Katja Wünschel, CEO von RWE Renewables Europe & Australia, begründete den Schritt mit der strategischen Fokussierung auf Kernmärkte. Der Verkauf steht noch unter dem Vorbehalt behördlicher Genehmigungen.

Druck auf die Politik wächst

Neben den operativen Entscheidungen meldete sich Konzernchef Krebber zur energiepolitischen Lage zu Wort. Nach der jüngsten EU-Genehmigung für den deutschen Kapazitätsmechanismus forderte er die unverzügliche Umsetzung der Ausschreibungen für neue Gaskraftwerke. Es geht um ein Volumen von rund 12 Gigawatt wasserstofffähiger Backup-Kapazitäten, die für die Versorgungssicherheit im deutschen Stromnetz benötigt werden.

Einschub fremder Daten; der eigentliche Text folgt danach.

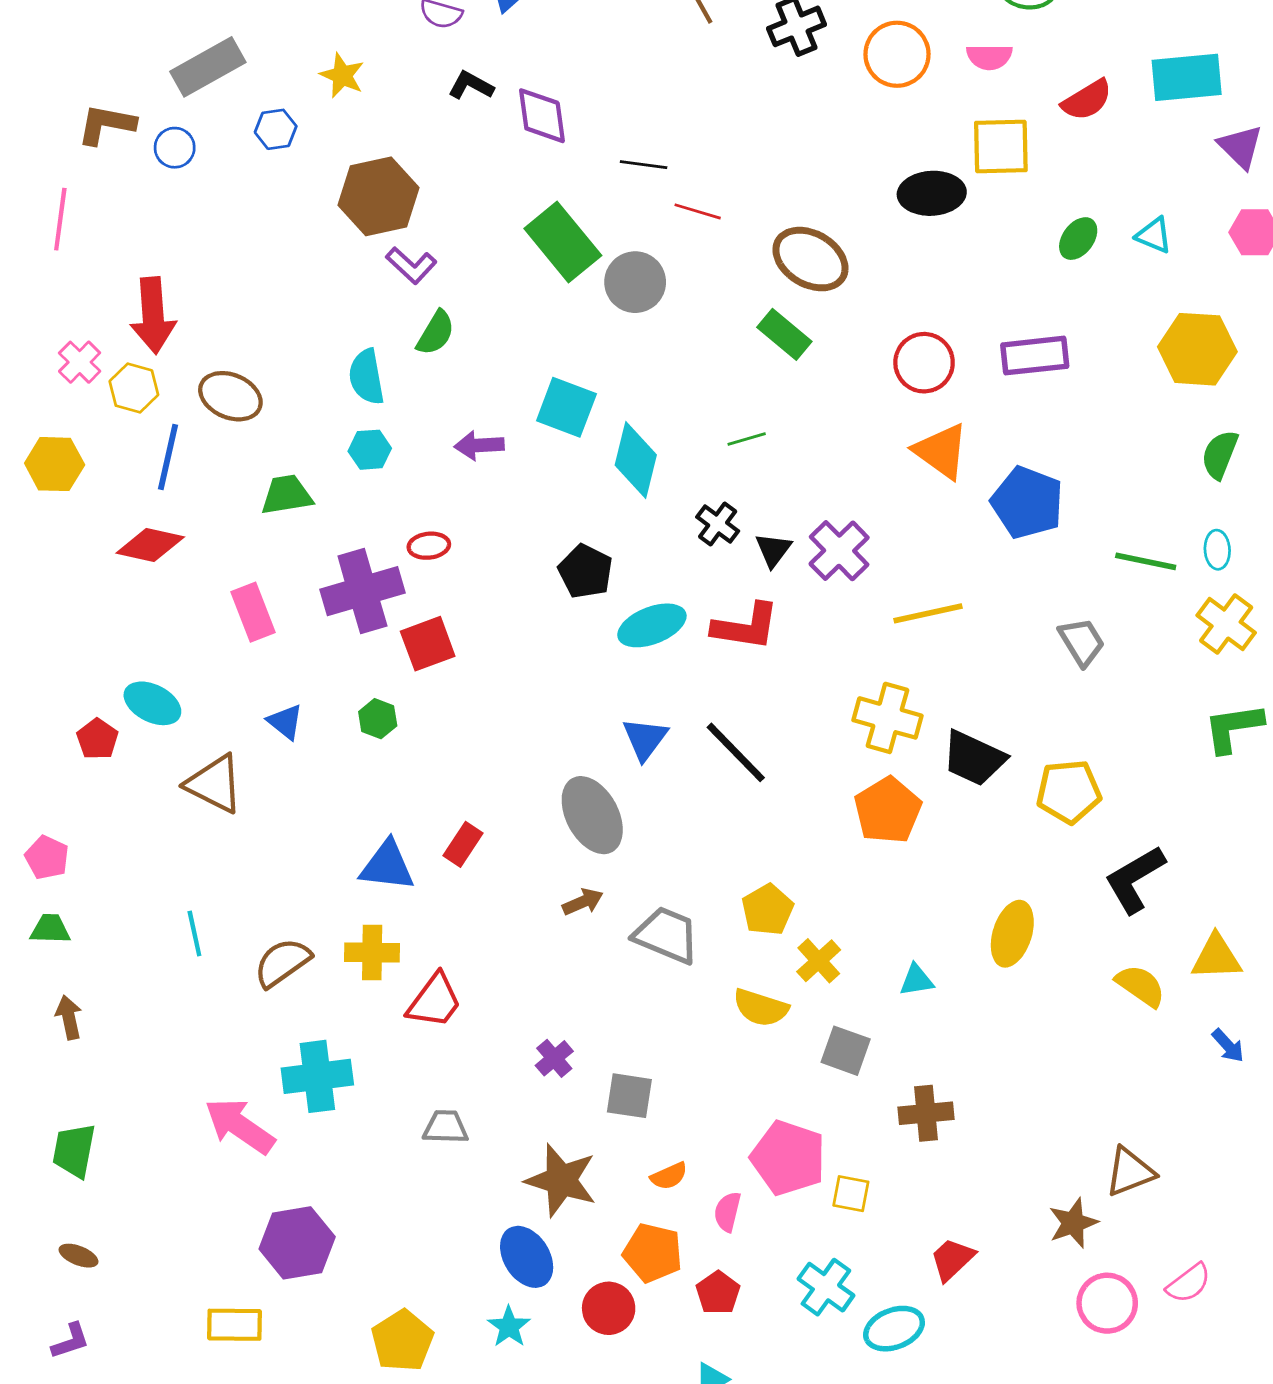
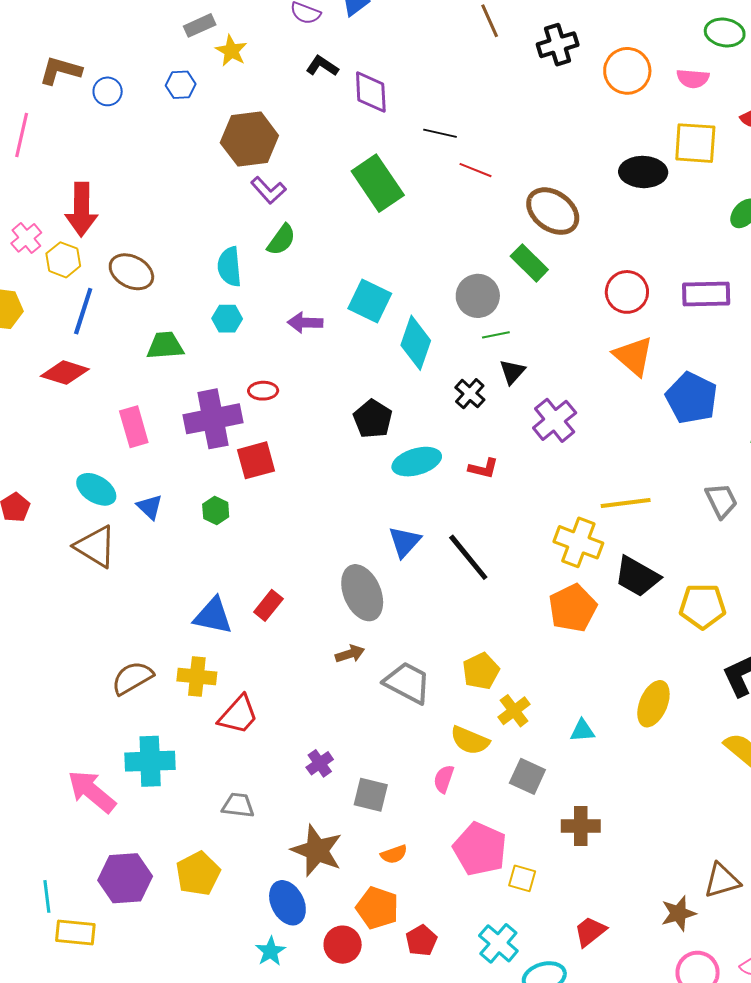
gray rectangle: (208, 67) -> (200, 25), moved, size x0.6
gray circle: (635, 282) -> (478, 296), moved
black triangle: (773, 550) -> (512, 372), moved
yellow line: (928, 613) -> (626, 503), moved
red L-shape: (746, 627) -> (483, 468), size x0.6
cyan ellipse: (152, 703) -> (96, 489), moved
cyan line: (194, 934) -> (47, 896), moved
pink semicircle: (727, 1212) -> (444, 779), moved
yellow pentagon: (402, 1341) -> (198, 874), moved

Der Konzern treibt zudem sein Aktienrückkaufprogramm konsequent voran. In der Woche vom 19. bis 23. Januar erwarb das Unternehmen weitere 402.551 Aktien. Seit Programmstart im Dezember 2025 summiert sich das Volumen auf knapp 3 Millionen Papiere. Die koordinierte Strategie aus gezielten Investitionen, Portfoliostraffung und Kapitalrückführung wird vom Markt honoriert: Die Aktie notiert aktuell nahe ihrem 52-Wochen-Hoch.